Ia menambahkan sesuai Peraturan Presiden (Perpres) nomor 191 tahun 2014, peruntukan bio solar hanya ditujukan bagi rumah tangga, usaha mikro, usaha pertanian, usaha perikanan, transportasi, dan pelayanan umum.
Ketua Organda Garut, Yudi Nurcahyadi mengaku, sejak kelangkaan solar meluas, lembaganya terus mendapatkan keluhan pengusaha angkutan.
Bahkan untuk mendapatkan solar, tak jarang mereka mencari hingga wilayah Bandung. "Kelangkaan solar itu cuma terjadi di Priangan Timur, untuk daerah lain ternyata masih tersedia," kata dia.
Gayung bersambut, Himpunan Wiraswasta Nasional Minyak dan Gas (Hiswana Migas) Garut, memastikan pasokan solar di Stasiun Pengisian Bahan Bakar Umum (SPBU) sudah aman.

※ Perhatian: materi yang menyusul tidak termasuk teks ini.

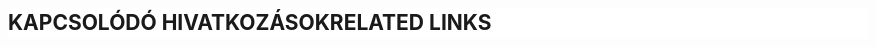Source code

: ## <span data-ttu-id="fee07-157">KAPCSOLÓDÓ HIVATKOZÁSOK</span><span class="sxs-lookup"><span data-stu-id="fee07-157">RELATED LINKS</span></span>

Juru bicara Hiswana Migas Garut, Evi Alvian mengatakan, untuk menutupi kelangkaan solar, lembaganya telah menambah pasokan hingga 20 persen untuk wilayah Priangan Timur.
"Jadi saya pastikan sekarang persediaan solar di Garut sudah tersedia aman," ujarnya, Kamis (21/11/2019).
Berdasarkan hasil laporan dari lapangan, mayoritas pasokan solar SPBU di kabupaten Garut dan wilayah Priangan Timur sudah kembali normal.
"Sekarang tidak ada lagi antrean pembelian solar," katanya.
Untuk memastikan hal itu, lembaganya ujar dia terus melakukan pantauan termasuk berkoordinasi dengan seluruh pemilik SPBU, untuk memastikan pendistribusian solar.